Signalisation routière : en quête d’un « geste de leadership »
TORONTO – La signalisation routière en Ontario s’avère un véritable labyrinthe pour les francophones, tant les panneaux bilingues apparaissent et disparaissent d’une région à l’autre de la province.
FRANÇOIS PIERRE DUFAULT
fpdufault@tfo.org | @fpdufaultSÉBASTIEN PIERROZ
spierroz@tfo.org | @SebPierroz
Dans les faits, la province respecte sa Loi sur les services en français lorsqu’il est question de signalisation routière. Elle y applique le même traitement qu’à l’ensemble des services dans la langue de la minorité : les panneaux ne sont donc bilingues que « là où le nombre (de francophones) le justifie ».
Mais, comme l’observent un nombre grandissant d’experts, le réseau routier de l’Ontario n’est pas un service public comme les autres, dans ce sens qu’il ne dessert pas les francophones seulement que dans les 25 régions de la province où ils sont suffisamment nombreux aux yeux de la loi.
Pour que Queen’s Park désigne une région en vertu de la Loi 8 de 1986, il faut que les francophones représentent au moins 10% de la population locale, ou qu’ils soient 5000 ou plus dans un centre urbain.
Ainsi, un automobiliste francophone qui fait la route de Toronto à North Bay peut apercevoir des panneaux bilingues à son départ de la métropole, près de Barrie et à son arrivée à destination. Seulement trois points sur un trajet d’environ 350 kilomètres.
Handicapant
« Ça n’a pas beaucoup de sens », lance le professeur Pierre Filion, un expert dans le domaine des transports de l’Université de Waterloo. « Si vous dépendez des affiches en français, et que les affiches en français apparaissent et disparaissent, c’est un peu comme si vous êtes handicapé en fauteuil roulant, et que vous pouvez circuler à certains endroits mais pas d’autres car il n’y a pas les accès nécessaires ».

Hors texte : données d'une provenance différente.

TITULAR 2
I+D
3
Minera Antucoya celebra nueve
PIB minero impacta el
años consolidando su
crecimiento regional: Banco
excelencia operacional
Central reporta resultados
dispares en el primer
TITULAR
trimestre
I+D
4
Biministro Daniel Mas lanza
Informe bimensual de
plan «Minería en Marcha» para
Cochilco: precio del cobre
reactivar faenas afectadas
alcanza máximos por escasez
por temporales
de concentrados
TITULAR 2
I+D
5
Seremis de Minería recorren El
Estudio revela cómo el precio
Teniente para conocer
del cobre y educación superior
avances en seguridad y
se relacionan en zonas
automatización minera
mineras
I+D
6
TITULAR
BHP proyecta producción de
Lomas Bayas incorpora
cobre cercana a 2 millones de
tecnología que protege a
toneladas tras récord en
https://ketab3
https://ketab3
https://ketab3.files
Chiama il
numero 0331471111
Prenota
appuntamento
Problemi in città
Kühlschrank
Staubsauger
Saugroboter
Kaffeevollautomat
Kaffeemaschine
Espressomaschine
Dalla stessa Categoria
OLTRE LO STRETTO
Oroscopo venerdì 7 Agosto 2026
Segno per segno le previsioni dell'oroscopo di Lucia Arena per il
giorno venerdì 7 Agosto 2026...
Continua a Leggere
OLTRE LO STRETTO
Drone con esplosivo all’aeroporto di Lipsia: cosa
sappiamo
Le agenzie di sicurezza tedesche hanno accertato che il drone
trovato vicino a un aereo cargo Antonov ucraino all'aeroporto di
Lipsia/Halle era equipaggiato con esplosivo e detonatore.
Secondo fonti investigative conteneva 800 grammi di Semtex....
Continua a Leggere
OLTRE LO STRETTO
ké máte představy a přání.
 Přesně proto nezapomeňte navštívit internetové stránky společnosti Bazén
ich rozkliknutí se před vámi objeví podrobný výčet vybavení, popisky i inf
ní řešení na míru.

L’Assemblée de la francophonie de l’Ontario (AFO) abonde dans le même sens.
« Les francophones de l’Ontario et d’ailleurs au Canada ne voyagent pas seulement que dans les régions désignées », laisse tomber Denis Vaillancourt, président de l’AFO à #ONfr. « L’autoroute 401 de même que les routes 11 et 17 font partie du réseau de la route transcanadienne. Et le bilinguisme fait partie de l’identité ontarienne et canadienne. Qu’est ce qui empêche le gouvernement d’aller de l’avant? Ce serait un beau geste de leadership ».
M. Vaillancourt ne voit « pas d’obstacle majeur » à ce que la province traduise ses panneaux routiers « progressivement », à mesure qu’ils ont besoin d’être remplacés. « Je ne crois pas que ça soulèverait pas une controverse », avance-t-il.
L’AFO demande à la province d’étendre l’affichage bilingue à l’ensemble de son réseau routier depuis plusieurs années déjà.
« Pas plus cher »
« Écoutez, je crois que ça ne coûte pas plus cher d’avoir des panneaux bilingues dans des lieux de juridiction provinciale, et pas seulement dans les zones protégées par la Loi 8 », affirme Madeleine Meilleur, ministre responsable des Affaires francophones de l’Ontario, à #ONfr. « C’est quelque chose que j’ai déjà soumis au ministère des Transports et que je vais de nouveau réitérer. On sait que les ministres au ministère des Transports changent régulièrement ».
Le ministère des Transports a pourtant connu quelques titulaires francophiles dans un passé récent, à commencer par Glen Murray, qui s’est déjà prononcé en faveur d’une université franco-ontarienne, et Bob Chiarelli, un ancien maire d’Ottawa qui a tenté à son époque de rendre la ville officiellement bilingue.
« On n’a pas besoin d’attendre que la province soit officiellement bilingue pour que l’affichage routier soit entièrement bilingue », presse M. Vaillancourt. « L’année du 400e anniversaire de la présence française dans la province serait d’ailleurs une bonne occasion de le faire. Ce serait une belle reconnaissance ».